To my surprise, Mr Leslie seemed impressed after reading the top page outlining my pathetic employment history. ‘Your medical background in the Canadian army could be very useful to us, Mr Reed,’ he said enthusiastically.

‘Oh? I’m not a doctor, sir,’ I hastened to say.

‘No, man, that’s not important.’ He spoke with a fairly guttural South African accent. ‘Are you prepared to work underground?’ he asked.

I shrugged. ‘I guess we’re all going to end up there one day,’ I quipped.

‘Hey, man, that’s very funny!
Ja
, I guess you’re right. The pay is good. I guarantee you can’t make this sort of money as a medic anywhere else in the world.’

‘What would I be expected to do?’ I asked, adding, ‘For instance, will I work under the supervision of a doctor?’
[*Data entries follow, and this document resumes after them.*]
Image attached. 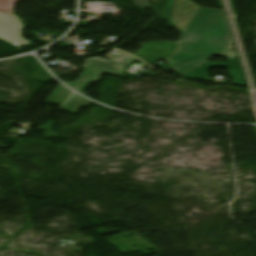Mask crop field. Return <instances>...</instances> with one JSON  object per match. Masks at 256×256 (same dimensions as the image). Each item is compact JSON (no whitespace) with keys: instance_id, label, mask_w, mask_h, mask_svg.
<instances>
[{"instance_id":"1","label":"crop field","mask_w":256,"mask_h":256,"mask_svg":"<svg viewBox=\"0 0 256 256\" xmlns=\"http://www.w3.org/2000/svg\"><path fill=\"white\" fill-rule=\"evenodd\" d=\"M226 24L223 11L198 7L181 35L177 53L166 59L170 69L182 76L214 56L237 59Z\"/></svg>"},{"instance_id":"5","label":"crop field","mask_w":256,"mask_h":256,"mask_svg":"<svg viewBox=\"0 0 256 256\" xmlns=\"http://www.w3.org/2000/svg\"><path fill=\"white\" fill-rule=\"evenodd\" d=\"M24 28L15 15L0 13V39L16 47L28 45L31 41L23 38Z\"/></svg>"},{"instance_id":"4","label":"crop field","mask_w":256,"mask_h":256,"mask_svg":"<svg viewBox=\"0 0 256 256\" xmlns=\"http://www.w3.org/2000/svg\"><path fill=\"white\" fill-rule=\"evenodd\" d=\"M135 61H137V58L122 53L112 61L98 57L87 59L83 67L120 77L124 74L125 66Z\"/></svg>"},{"instance_id":"2","label":"crop field","mask_w":256,"mask_h":256,"mask_svg":"<svg viewBox=\"0 0 256 256\" xmlns=\"http://www.w3.org/2000/svg\"><path fill=\"white\" fill-rule=\"evenodd\" d=\"M198 6L190 0H167V5L163 7L161 15L162 18L182 33Z\"/></svg>"},{"instance_id":"10","label":"crop field","mask_w":256,"mask_h":256,"mask_svg":"<svg viewBox=\"0 0 256 256\" xmlns=\"http://www.w3.org/2000/svg\"><path fill=\"white\" fill-rule=\"evenodd\" d=\"M54 121H47L46 127H39L38 130H46L44 138H58L55 132H51Z\"/></svg>"},{"instance_id":"7","label":"crop field","mask_w":256,"mask_h":256,"mask_svg":"<svg viewBox=\"0 0 256 256\" xmlns=\"http://www.w3.org/2000/svg\"><path fill=\"white\" fill-rule=\"evenodd\" d=\"M100 75H102V73H99L95 70L86 69L76 82H70L66 84L70 85L71 87L75 88L76 90L86 95L88 93H85L83 91L87 88V86L91 82L97 83L101 79H103L99 77Z\"/></svg>"},{"instance_id":"3","label":"crop field","mask_w":256,"mask_h":256,"mask_svg":"<svg viewBox=\"0 0 256 256\" xmlns=\"http://www.w3.org/2000/svg\"><path fill=\"white\" fill-rule=\"evenodd\" d=\"M210 67H227L230 77L233 80V84L245 87V83L242 82L244 79L239 61L232 59H228V62H207L182 77L186 79L205 81L209 75V72L207 71Z\"/></svg>"},{"instance_id":"11","label":"crop field","mask_w":256,"mask_h":256,"mask_svg":"<svg viewBox=\"0 0 256 256\" xmlns=\"http://www.w3.org/2000/svg\"><path fill=\"white\" fill-rule=\"evenodd\" d=\"M17 1L19 0H0V9L12 11L13 6Z\"/></svg>"},{"instance_id":"6","label":"crop field","mask_w":256,"mask_h":256,"mask_svg":"<svg viewBox=\"0 0 256 256\" xmlns=\"http://www.w3.org/2000/svg\"><path fill=\"white\" fill-rule=\"evenodd\" d=\"M178 44H179V41L178 42H170V41L147 42V43H143L139 51L134 54L149 61L150 63H152L153 65L159 68L161 66H159L155 61L159 59H165L175 54L178 48Z\"/></svg>"},{"instance_id":"9","label":"crop field","mask_w":256,"mask_h":256,"mask_svg":"<svg viewBox=\"0 0 256 256\" xmlns=\"http://www.w3.org/2000/svg\"><path fill=\"white\" fill-rule=\"evenodd\" d=\"M89 103L90 101L74 94L70 101L60 109L76 114L84 105L87 106Z\"/></svg>"},{"instance_id":"8","label":"crop field","mask_w":256,"mask_h":256,"mask_svg":"<svg viewBox=\"0 0 256 256\" xmlns=\"http://www.w3.org/2000/svg\"><path fill=\"white\" fill-rule=\"evenodd\" d=\"M71 93V91L59 84L45 103L62 105Z\"/></svg>"},{"instance_id":"12","label":"crop field","mask_w":256,"mask_h":256,"mask_svg":"<svg viewBox=\"0 0 256 256\" xmlns=\"http://www.w3.org/2000/svg\"><path fill=\"white\" fill-rule=\"evenodd\" d=\"M134 2H135L134 7L141 9V10H144L149 5L148 0H134Z\"/></svg>"}]
</instances>
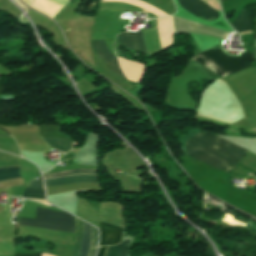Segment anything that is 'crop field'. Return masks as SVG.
<instances>
[{
	"instance_id": "crop-field-5",
	"label": "crop field",
	"mask_w": 256,
	"mask_h": 256,
	"mask_svg": "<svg viewBox=\"0 0 256 256\" xmlns=\"http://www.w3.org/2000/svg\"><path fill=\"white\" fill-rule=\"evenodd\" d=\"M172 18H173L175 32H197L202 34H210L223 39L228 34L227 32L221 29L196 24L180 18L173 17V16Z\"/></svg>"
},
{
	"instance_id": "crop-field-7",
	"label": "crop field",
	"mask_w": 256,
	"mask_h": 256,
	"mask_svg": "<svg viewBox=\"0 0 256 256\" xmlns=\"http://www.w3.org/2000/svg\"><path fill=\"white\" fill-rule=\"evenodd\" d=\"M93 51L113 73L118 75L124 81L126 80L118 66L116 57L109 51L104 40H93Z\"/></svg>"
},
{
	"instance_id": "crop-field-2",
	"label": "crop field",
	"mask_w": 256,
	"mask_h": 256,
	"mask_svg": "<svg viewBox=\"0 0 256 256\" xmlns=\"http://www.w3.org/2000/svg\"><path fill=\"white\" fill-rule=\"evenodd\" d=\"M212 49H209L200 54L207 57L208 59L218 64L219 66H221L222 68H224L232 74L251 66L253 56V54L251 53L244 52L240 57H230L227 56L221 50V48H217L214 50ZM200 54L196 55L192 60L211 69L212 71H214L222 77L231 75L229 72L225 71L224 69H222L221 67L214 64L213 62H211L210 60H208Z\"/></svg>"
},
{
	"instance_id": "crop-field-10",
	"label": "crop field",
	"mask_w": 256,
	"mask_h": 256,
	"mask_svg": "<svg viewBox=\"0 0 256 256\" xmlns=\"http://www.w3.org/2000/svg\"><path fill=\"white\" fill-rule=\"evenodd\" d=\"M117 38L120 44L130 49L142 51L147 54L140 30L135 33H121L117 36Z\"/></svg>"
},
{
	"instance_id": "crop-field-3",
	"label": "crop field",
	"mask_w": 256,
	"mask_h": 256,
	"mask_svg": "<svg viewBox=\"0 0 256 256\" xmlns=\"http://www.w3.org/2000/svg\"><path fill=\"white\" fill-rule=\"evenodd\" d=\"M35 219L74 225V218L68 213L49 211V210H44L39 208H37ZM38 220L20 218L19 225L33 226V227L74 233V226L44 222V221H38Z\"/></svg>"
},
{
	"instance_id": "crop-field-22",
	"label": "crop field",
	"mask_w": 256,
	"mask_h": 256,
	"mask_svg": "<svg viewBox=\"0 0 256 256\" xmlns=\"http://www.w3.org/2000/svg\"><path fill=\"white\" fill-rule=\"evenodd\" d=\"M253 60L256 61V47H254V57H253Z\"/></svg>"
},
{
	"instance_id": "crop-field-21",
	"label": "crop field",
	"mask_w": 256,
	"mask_h": 256,
	"mask_svg": "<svg viewBox=\"0 0 256 256\" xmlns=\"http://www.w3.org/2000/svg\"><path fill=\"white\" fill-rule=\"evenodd\" d=\"M25 4H27L28 6L31 4L32 0H23Z\"/></svg>"
},
{
	"instance_id": "crop-field-25",
	"label": "crop field",
	"mask_w": 256,
	"mask_h": 256,
	"mask_svg": "<svg viewBox=\"0 0 256 256\" xmlns=\"http://www.w3.org/2000/svg\"><path fill=\"white\" fill-rule=\"evenodd\" d=\"M143 13H149V12H146V11L143 10Z\"/></svg>"
},
{
	"instance_id": "crop-field-14",
	"label": "crop field",
	"mask_w": 256,
	"mask_h": 256,
	"mask_svg": "<svg viewBox=\"0 0 256 256\" xmlns=\"http://www.w3.org/2000/svg\"><path fill=\"white\" fill-rule=\"evenodd\" d=\"M43 139L50 145V147H53L61 152L67 153L71 150L73 147V143L67 140L63 139H52V138H45ZM63 153V154H64Z\"/></svg>"
},
{
	"instance_id": "crop-field-24",
	"label": "crop field",
	"mask_w": 256,
	"mask_h": 256,
	"mask_svg": "<svg viewBox=\"0 0 256 256\" xmlns=\"http://www.w3.org/2000/svg\"><path fill=\"white\" fill-rule=\"evenodd\" d=\"M253 132H256V128H255V129H253Z\"/></svg>"
},
{
	"instance_id": "crop-field-20",
	"label": "crop field",
	"mask_w": 256,
	"mask_h": 256,
	"mask_svg": "<svg viewBox=\"0 0 256 256\" xmlns=\"http://www.w3.org/2000/svg\"><path fill=\"white\" fill-rule=\"evenodd\" d=\"M16 2H17V4L19 5V6H21L25 11L27 10V8L26 7H24L20 2H19V0H15Z\"/></svg>"
},
{
	"instance_id": "crop-field-17",
	"label": "crop field",
	"mask_w": 256,
	"mask_h": 256,
	"mask_svg": "<svg viewBox=\"0 0 256 256\" xmlns=\"http://www.w3.org/2000/svg\"><path fill=\"white\" fill-rule=\"evenodd\" d=\"M27 188H39L44 189L42 181H32Z\"/></svg>"
},
{
	"instance_id": "crop-field-23",
	"label": "crop field",
	"mask_w": 256,
	"mask_h": 256,
	"mask_svg": "<svg viewBox=\"0 0 256 256\" xmlns=\"http://www.w3.org/2000/svg\"><path fill=\"white\" fill-rule=\"evenodd\" d=\"M0 136H4V137H10V136H5V135H0Z\"/></svg>"
},
{
	"instance_id": "crop-field-19",
	"label": "crop field",
	"mask_w": 256,
	"mask_h": 256,
	"mask_svg": "<svg viewBox=\"0 0 256 256\" xmlns=\"http://www.w3.org/2000/svg\"><path fill=\"white\" fill-rule=\"evenodd\" d=\"M3 87H4V84H3V82H2L1 79H0V94H2V89H3Z\"/></svg>"
},
{
	"instance_id": "crop-field-9",
	"label": "crop field",
	"mask_w": 256,
	"mask_h": 256,
	"mask_svg": "<svg viewBox=\"0 0 256 256\" xmlns=\"http://www.w3.org/2000/svg\"><path fill=\"white\" fill-rule=\"evenodd\" d=\"M76 221V242L72 256H77L82 240L84 222L75 218ZM91 226L85 224L84 235L82 240L81 249L78 256H86L89 240H90Z\"/></svg>"
},
{
	"instance_id": "crop-field-8",
	"label": "crop field",
	"mask_w": 256,
	"mask_h": 256,
	"mask_svg": "<svg viewBox=\"0 0 256 256\" xmlns=\"http://www.w3.org/2000/svg\"><path fill=\"white\" fill-rule=\"evenodd\" d=\"M100 246L115 245L120 243L124 236V230L112 225L99 222Z\"/></svg>"
},
{
	"instance_id": "crop-field-1",
	"label": "crop field",
	"mask_w": 256,
	"mask_h": 256,
	"mask_svg": "<svg viewBox=\"0 0 256 256\" xmlns=\"http://www.w3.org/2000/svg\"><path fill=\"white\" fill-rule=\"evenodd\" d=\"M186 154L228 172L247 150L200 131L185 141Z\"/></svg>"
},
{
	"instance_id": "crop-field-11",
	"label": "crop field",
	"mask_w": 256,
	"mask_h": 256,
	"mask_svg": "<svg viewBox=\"0 0 256 256\" xmlns=\"http://www.w3.org/2000/svg\"><path fill=\"white\" fill-rule=\"evenodd\" d=\"M36 10H39L49 17H53L61 8V6L49 1V0H33L30 6Z\"/></svg>"
},
{
	"instance_id": "crop-field-4",
	"label": "crop field",
	"mask_w": 256,
	"mask_h": 256,
	"mask_svg": "<svg viewBox=\"0 0 256 256\" xmlns=\"http://www.w3.org/2000/svg\"><path fill=\"white\" fill-rule=\"evenodd\" d=\"M97 173H98V170H72L67 172L46 174V175H43V177L44 179H47V178H54V177L69 176L74 174L97 175ZM93 175H79V176H72V177H66V178H60V179L47 180L44 182L46 184V187L65 184V183H71V182H81V181L98 182L97 176H93Z\"/></svg>"
},
{
	"instance_id": "crop-field-15",
	"label": "crop field",
	"mask_w": 256,
	"mask_h": 256,
	"mask_svg": "<svg viewBox=\"0 0 256 256\" xmlns=\"http://www.w3.org/2000/svg\"><path fill=\"white\" fill-rule=\"evenodd\" d=\"M19 177V166L0 168V181Z\"/></svg>"
},
{
	"instance_id": "crop-field-26",
	"label": "crop field",
	"mask_w": 256,
	"mask_h": 256,
	"mask_svg": "<svg viewBox=\"0 0 256 256\" xmlns=\"http://www.w3.org/2000/svg\"><path fill=\"white\" fill-rule=\"evenodd\" d=\"M220 1H223V0H220Z\"/></svg>"
},
{
	"instance_id": "crop-field-12",
	"label": "crop field",
	"mask_w": 256,
	"mask_h": 256,
	"mask_svg": "<svg viewBox=\"0 0 256 256\" xmlns=\"http://www.w3.org/2000/svg\"><path fill=\"white\" fill-rule=\"evenodd\" d=\"M231 25L233 26V28L236 30L237 33L252 30L250 25L249 13L242 10L239 18L235 22H233ZM251 32L253 31L245 32V33H251ZM245 33H240V35Z\"/></svg>"
},
{
	"instance_id": "crop-field-13",
	"label": "crop field",
	"mask_w": 256,
	"mask_h": 256,
	"mask_svg": "<svg viewBox=\"0 0 256 256\" xmlns=\"http://www.w3.org/2000/svg\"><path fill=\"white\" fill-rule=\"evenodd\" d=\"M128 242H122L116 246H111L107 256H126ZM109 247H100L96 256H105Z\"/></svg>"
},
{
	"instance_id": "crop-field-6",
	"label": "crop field",
	"mask_w": 256,
	"mask_h": 256,
	"mask_svg": "<svg viewBox=\"0 0 256 256\" xmlns=\"http://www.w3.org/2000/svg\"><path fill=\"white\" fill-rule=\"evenodd\" d=\"M178 3L186 11L207 21H212L219 16L217 10L209 7L201 0H178Z\"/></svg>"
},
{
	"instance_id": "crop-field-16",
	"label": "crop field",
	"mask_w": 256,
	"mask_h": 256,
	"mask_svg": "<svg viewBox=\"0 0 256 256\" xmlns=\"http://www.w3.org/2000/svg\"><path fill=\"white\" fill-rule=\"evenodd\" d=\"M22 197H25V198H36V199H45V193H44V190L26 189ZM36 199H33V200H36ZM36 201L49 205L46 202V200H36Z\"/></svg>"
},
{
	"instance_id": "crop-field-18",
	"label": "crop field",
	"mask_w": 256,
	"mask_h": 256,
	"mask_svg": "<svg viewBox=\"0 0 256 256\" xmlns=\"http://www.w3.org/2000/svg\"><path fill=\"white\" fill-rule=\"evenodd\" d=\"M14 256H41V254H31V255H18V254H15Z\"/></svg>"
}]
</instances>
‘Mr Reed, I’m going to be honest with you. This is the
bundu
, man!’

‘The
bundu
?’ It wasn’t a word I knew.

‘The backwoods, the bush,’ he explained. ‘The Copperbelt is mining country – nothing else there, no farming, no industry – everything depends on the mines. Yes, there are some small towns – Ndola, Luanshya, Chingola, Kitwe, Luswishi River – but this is a British protectorate, so, apart from the civil servants and public utilities, police, hospitals, that sort of thing, everything else is linked to the mining industry. In Ndola, there is a proper hospital – even looks after blacks – and in the other towns, there are cottage hospitals for whites only. We have one with twelve white beds, run by a nursing sister who is also a midwife. Some of the miners, the professionals – diamond drillers, engineers, hoist drivers, administration – they have families and we have a special section on the mine where they live, and that’s where the cottage hospital is situated.’ It was all said with hardly a pause.

‘Oh, I see, so the white miners are in the majority, then?’ I made a mental note to ask him what the hell a diamond driller was doing in a copper mine.